__Data provided__:
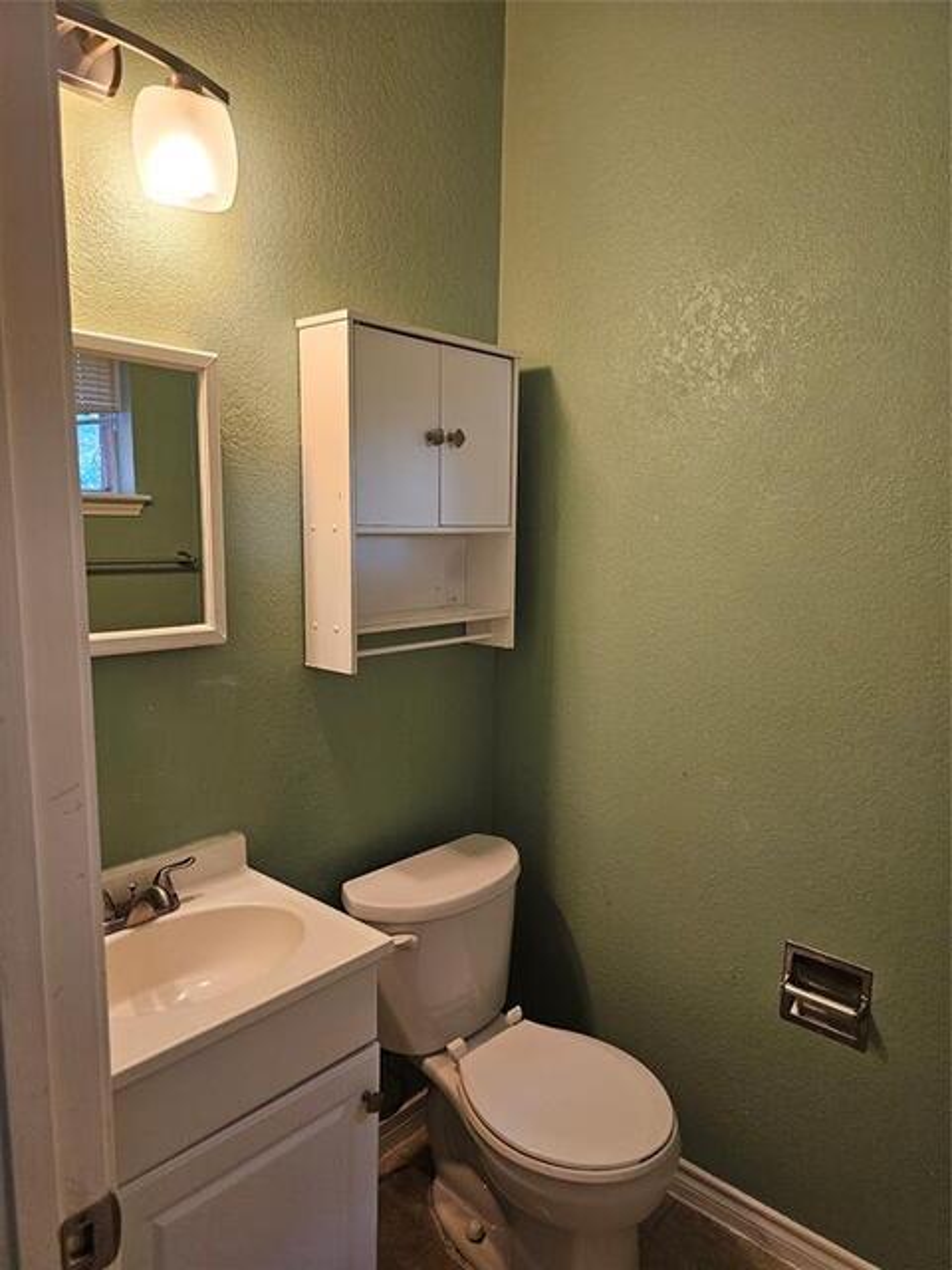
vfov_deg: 73.9
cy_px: 635
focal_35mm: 23
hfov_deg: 58.9
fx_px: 843
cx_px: 476
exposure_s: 1/120
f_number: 1.7
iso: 500
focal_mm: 6.3
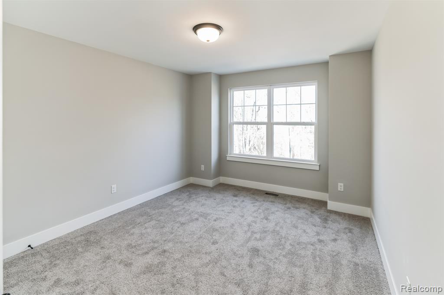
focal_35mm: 16
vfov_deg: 73.7
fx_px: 197
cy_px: 148
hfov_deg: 96.8
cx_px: 222
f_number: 5.6
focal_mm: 16
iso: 100
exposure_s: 1/30
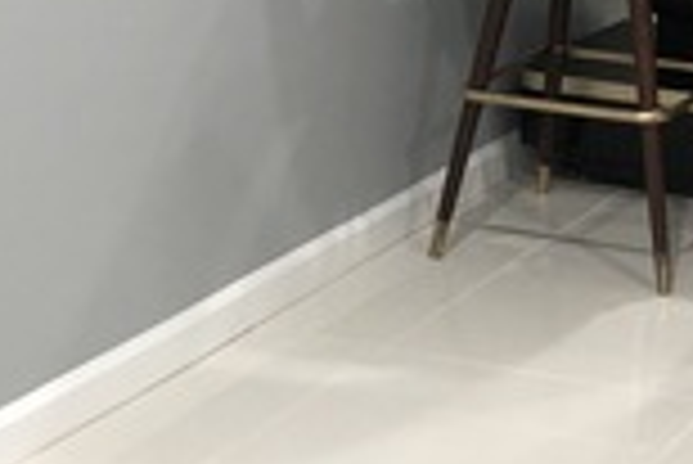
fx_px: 2428
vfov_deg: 10.9
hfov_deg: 16.0
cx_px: 682
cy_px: 230
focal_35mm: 126
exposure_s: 1/24
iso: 40
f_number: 1.8
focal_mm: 3.99
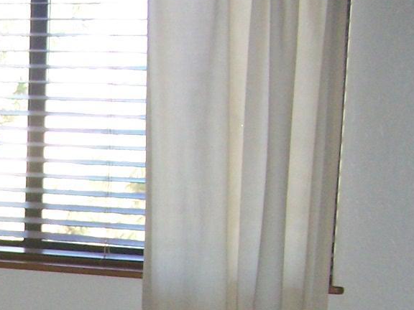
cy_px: 471
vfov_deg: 10.6
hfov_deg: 14.0
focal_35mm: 135
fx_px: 1615
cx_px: -135
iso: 160
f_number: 2.8
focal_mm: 6.3
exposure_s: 1/60
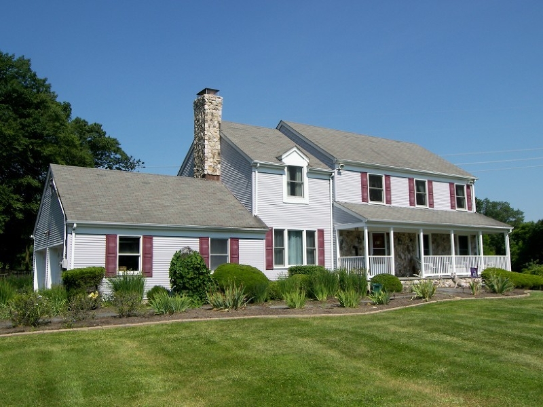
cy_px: 204
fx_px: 533
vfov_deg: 41.8
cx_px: 272
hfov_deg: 54.0
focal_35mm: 34
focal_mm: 7.1
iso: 50
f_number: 3.2
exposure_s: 1/1000
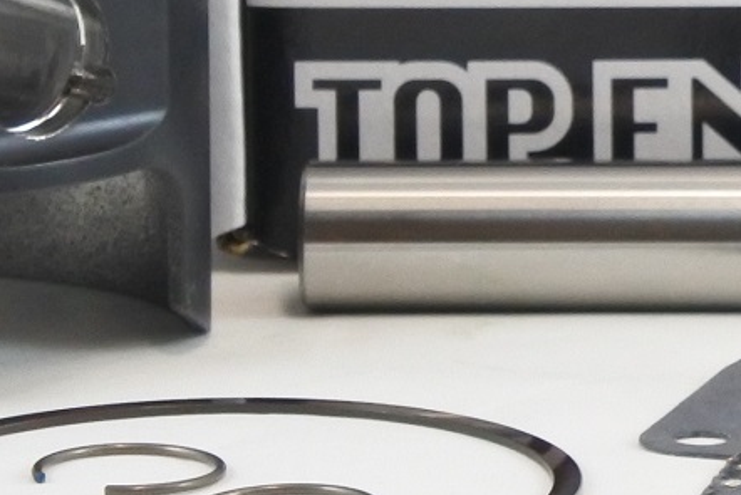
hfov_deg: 6.3
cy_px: -138
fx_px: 6650
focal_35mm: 323
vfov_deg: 4.2
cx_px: 953
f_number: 5.3
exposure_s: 1/100
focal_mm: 26.4
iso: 800
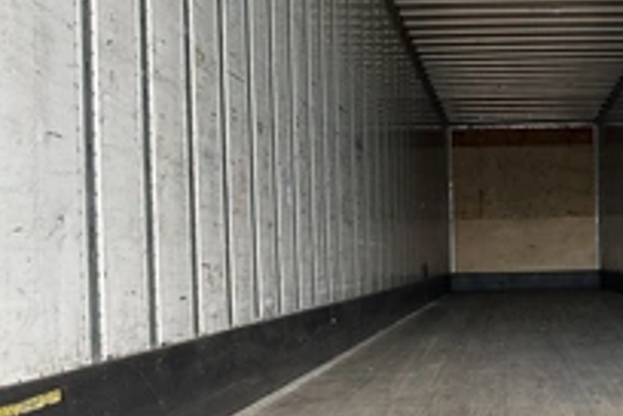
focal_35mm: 59
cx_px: 547
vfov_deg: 22.9
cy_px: 266
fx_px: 1021
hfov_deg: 32.4
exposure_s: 1/122
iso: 25
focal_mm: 3
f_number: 1.8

__What you will do__:
Copy all records exactly, no images.

__Solution__:
vfov_deg: 73.9
cy_px: 635
focal_35mm: 23
hfov_deg: 58.9
fx_px: 843
cx_px: 476
exposure_s: 1/120
f_number: 1.7
iso: 500
focal_mm: 6.3
focal_35mm: 16
vfov_deg: 73.7
fx_px: 197
cy_px: 148
hfov_deg: 96.8
cx_px: 222
f_number: 5.6
focal_mm: 16
iso: 100
exposure_s: 1/30
fx_px: 2428
vfov_deg: 10.9
hfov_deg: 16.0
cx_px: 682
cy_px: 230
focal_35mm: 126
exposure_s: 1/24
iso: 40
f_number: 1.8
focal_mm: 3.99
cy_px: 471
vfov_deg: 10.6
hfov_deg: 14.0
focal_35mm: 135
fx_px: 1615
cx_px: -135
iso: 160
f_number: 2.8
focal_mm: 6.3
exposure_s: 1/60
cy_px: 204
fx_px: 533
vfov_deg: 41.8
cx_px: 272
hfov_deg: 54.0
focal_35mm: 34
focal_mm: 7.1
iso: 50
f_number: 3.2
exposure_s: 1/1000
hfov_deg: 6.3
cy_px: -138
fx_px: 6650
focal_35mm: 323
vfov_deg: 4.2
cx_px: 953
f_number: 5.3
exposure_s: 1/100
focal_mm: 26.4
iso: 800
focal_35mm: 59
cx_px: 547
vfov_deg: 22.9
cy_px: 266
fx_px: 1021
hfov_deg: 32.4
exposure_s: 1/122
iso: 25
focal_mm: 3
f_number: 1.8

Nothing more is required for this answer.